Announcement

Collapse
No announcement yet.
X
  • Filter
  • Time
  • Show
Clear All
new posts

  • Getting rid of entire variables due to single outlier observations

    I have a dataset where values should be between 0.25 and 1.25 in order to makes sense. Values that are beyond this range are not useful, and the entire variable is likely not worth analyzing.
    Therefore, I would like to drop the whole variable for any variable that has any observation that is outside this range.

    Example data:
    date var1001 var2001 var3001 ...
    21937 0.9 0.8 0.7
    21938 0.8 0.7 0.6
    21939 0.6 1.4 0.9
    21940 1.0 0.2 1.0
    In this example I would like to totally drop the entire variable var2001 - and I would like to do this in an automated way, as I have 1500 variables, and ~900 observations per variable.
    I really can't figure out how to do it, neither in long or wide formats.

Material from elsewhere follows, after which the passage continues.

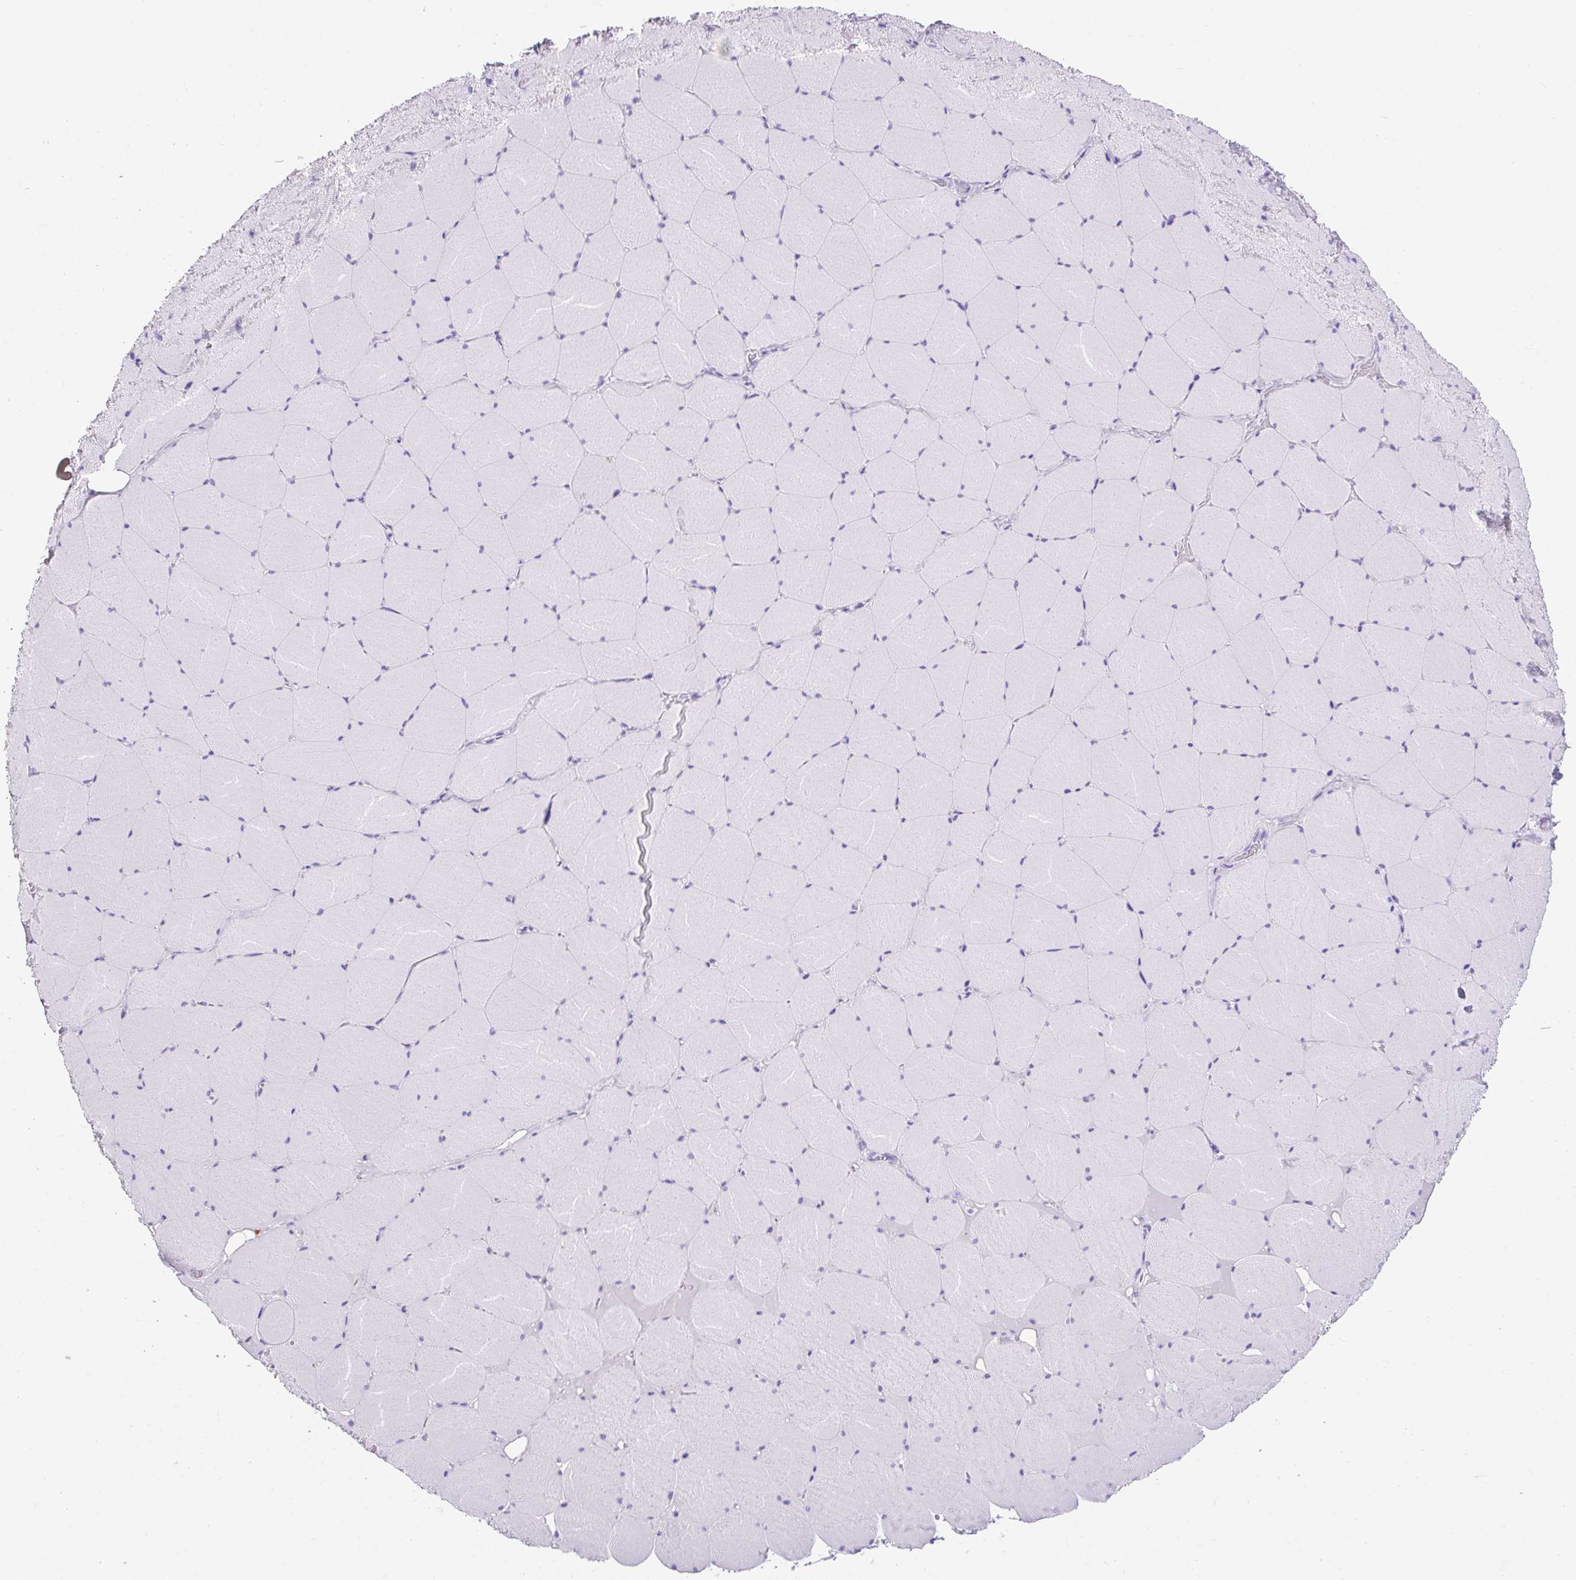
{"staining": {"intensity": "negative", "quantity": "none", "location": "none"}, "tissue": "skeletal muscle", "cell_type": "Myocytes", "image_type": "normal", "snomed": [{"axis": "morphology", "description": "Normal tissue, NOS"}, {"axis": "topography", "description": "Skeletal muscle"}, {"axis": "topography", "description": "Head-Neck"}], "caption": "The micrograph displays no staining of myocytes in benign skeletal muscle. (DAB immunohistochemistry with hematoxylin counter stain).", "gene": "KRT12", "patient": {"sex": "male", "age": 66}}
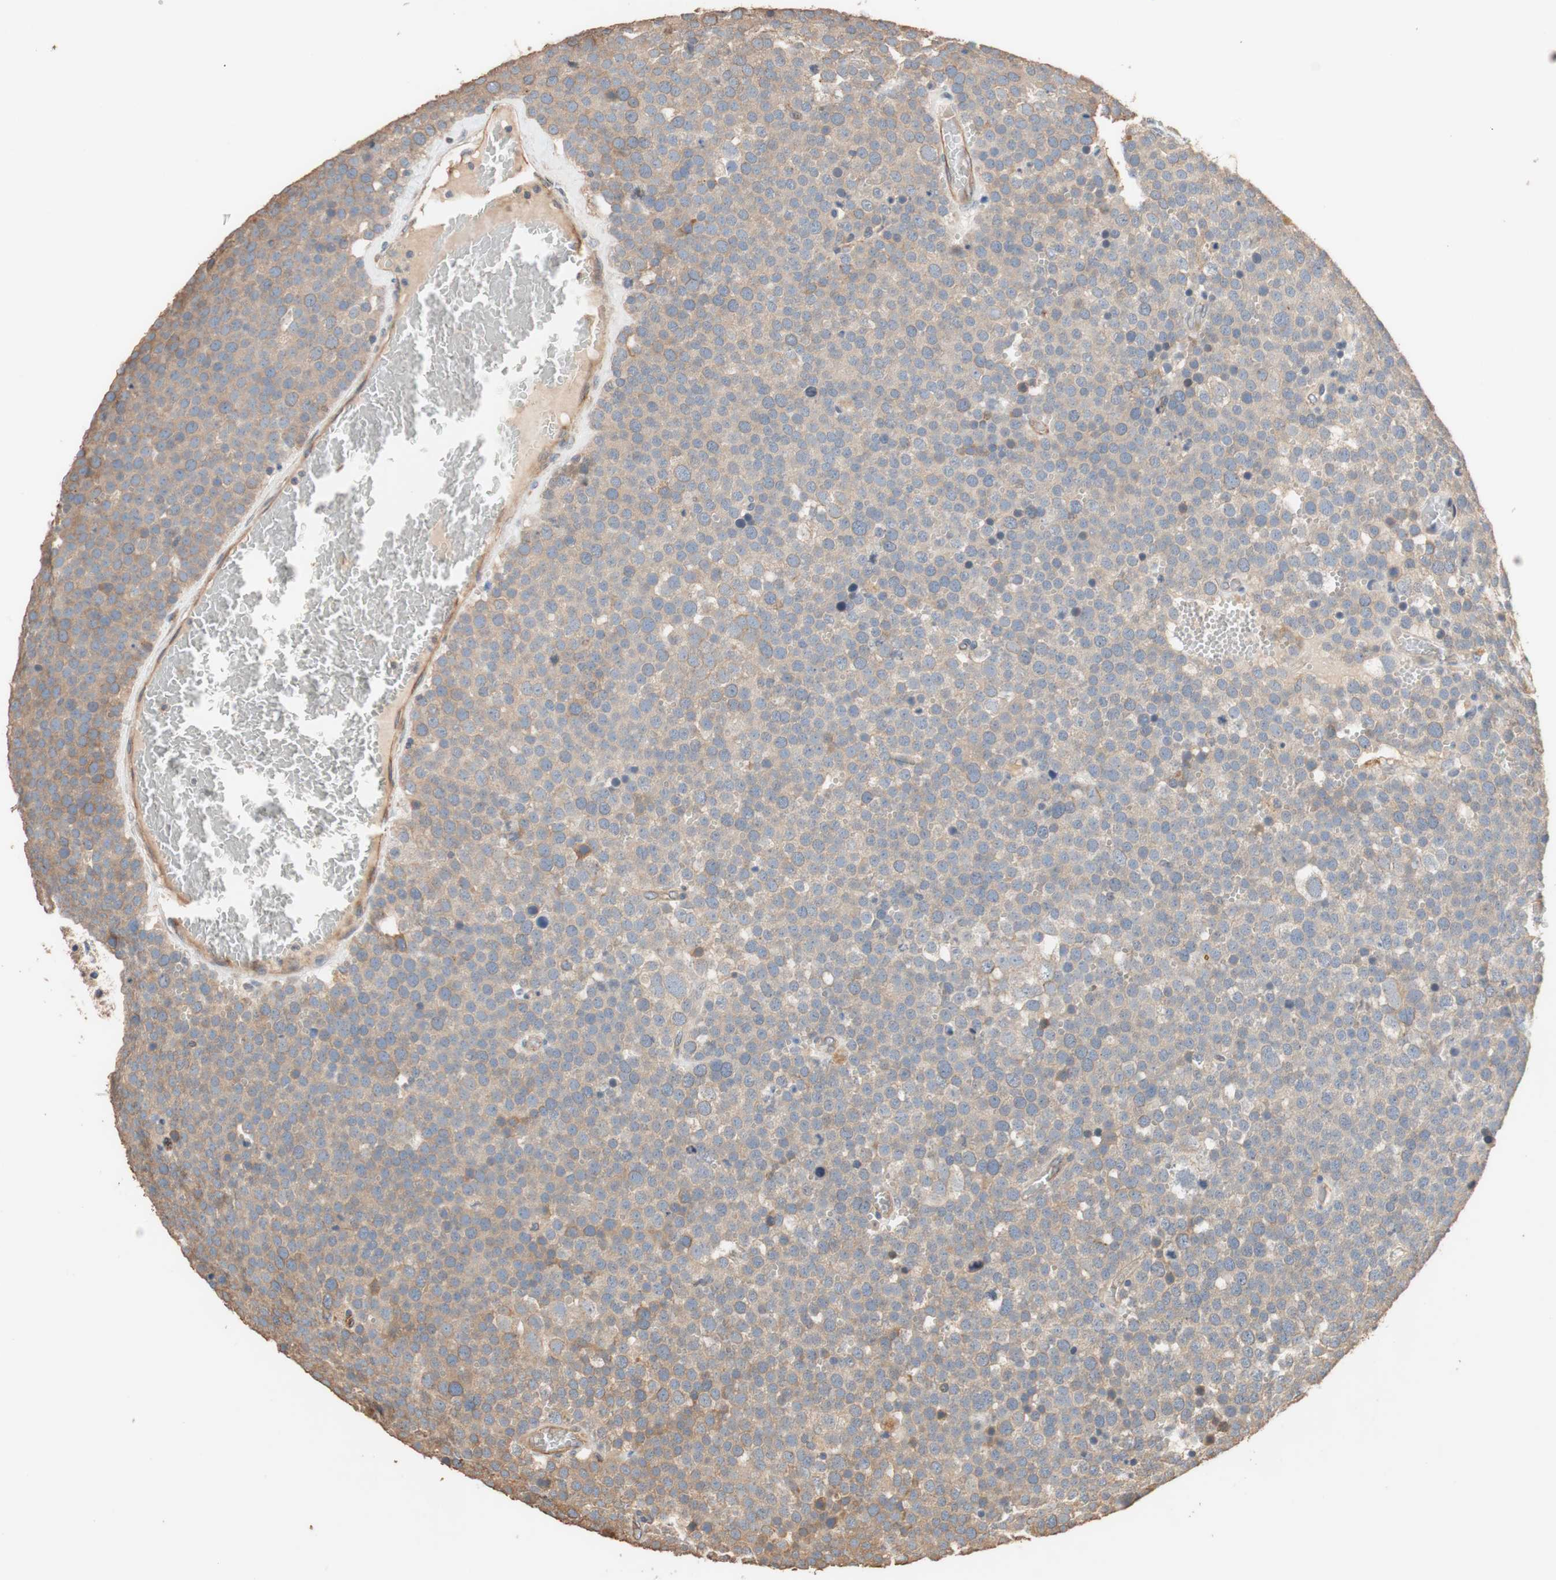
{"staining": {"intensity": "weak", "quantity": ">75%", "location": "cytoplasmic/membranous"}, "tissue": "testis cancer", "cell_type": "Tumor cells", "image_type": "cancer", "snomed": [{"axis": "morphology", "description": "Seminoma, NOS"}, {"axis": "topography", "description": "Testis"}], "caption": "A high-resolution histopathology image shows immunohistochemistry (IHC) staining of seminoma (testis), which demonstrates weak cytoplasmic/membranous positivity in approximately >75% of tumor cells.", "gene": "TUBB", "patient": {"sex": "male", "age": 71}}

    Really grateful for any help.

  • #2
    Code:
    foreach v of varlist var* {
        summ `v', meanonly
        drop `v' if r(min) < 0.25 | r(max) > 1.25
    }
    will do this.

    That said, this strikes me as a very extreme approach to outlying values. Perhaps in your context it makes sense, but would it not be better to investigate these outlying values to find out what the correct values would be and then substitute them in? Or perhaps just remove the offending values and perhaps consider some imputation process to deal with them? With your approach, a variable could have just one error in 900 observations and you will jettison the whole thing. You are discarding information at a breathtaking pace! Throwing out the baby with the bathwater.

    Comment


    • #3
      Dear Clyde Schechter, I do the code in #2, but Stata report error. Could you please check it for me? Thank you.

      Code:
      * Example generated by -dataex-. To install: ssc install dataex
      clear
      input int date double(var1001 var2001 var3001)
      21937 .9  .8 .7
      21938 .8  .7 .6
      21939 .6 1.4 .9
      21940  1  .2  1
      end
      Code:
      . set trace on
      
      . do "C:\Users\chen\AppData\Local\Temp\STD27e0_000000.tmp"
      
      . foreach v of varlist var* {
        2.     summ `v', meanonly
        3.     drop `v' if r(min) < 0.25 | r(max) > 1.25
        4. }
      - foreach v of varlist var* {
      - summ `v', meanonly
      = summ var1001, meanonly
      - drop `v' if r(min) < 0.25 | r(max) > 1.25
      = drop var1001 if r(min) < 0.25 | r(max) > 1.25
      invalid syntax
        }
      r(198);
      
      end of do-file
      
      r(198);
      Another code is also reported invalid:
      Code:
      . do "C:\Users\chen\AppData\Local\Temp\STD27e0_000000.tmp"
      
      . foreach v of varlist var* {
        2.  drop `v' if inrange(`v',0.25,1.25)==0
        3.  }
      - foreach v of varlist var* {
      - drop `v' if inrange(`v',0.25,1.25)==0
      = drop var1001 if inrange(var1001,0.25,1.25)==0
      invalid syntax
        }
      r(198);

      Comment


      • #4
        Sorry, that was a truly dumb mistake on my part. I wrote an -if-qualifier when it should have been an -if- command:

        Code:
        * Example generated by -dataex-. To install: ssc install dataex
        clear
        input int date double(var1001 var2001 var3001)
        21937 .9  .8 .7
        21938 .8  .7 .6
        21939 .6 1.4 .9
        21940  1  .2  1
        end
        
        foreach v of varlist var* {
            summ `v', meanonly
            if r(min) < 0.25 | r(max) > 1.25 {
                drop `v'
            }
        }
        By the way, your approach with -inrange()- will not work. -inrange()- cannot look at the entire variable: it looks at once observation at a time. The post in #1 calls for dropping the variable if it has any values < 0.25 or > 1.25.
        Last edited by Clyde Schechter; 11 Nov 2021, 17:35.

        Comment


        • #5
          Thank you Clyde, it works! I had thought there's a mistake in my do-file editor or something else. Do this mean that when we need to -drop- variables we cannot use -if- qualifier in a loop?

          Comment


          • #6
            Even outside a loop, -drop variable(s)- does not allow an if qualifier.* If you think about it this makes perfect sense. An -if- qualifier designates which observations to apply a command to. But -drop variable- cannot be so restricted: you either drop the whole variable or you keep it. On the other hand, you may want to only drop the variable(s) if it(they) satisfy some overall condition: and the syntax for that is an -if- command. An -if- command does not designate what observations to apply commands to: rather, it designates some condition on the current state of Stata and the data that doesn't necessarily refer to any particular observations, and then the command(s) inside the braces are executed or not, depending on whether the condition is satisfied as a whole.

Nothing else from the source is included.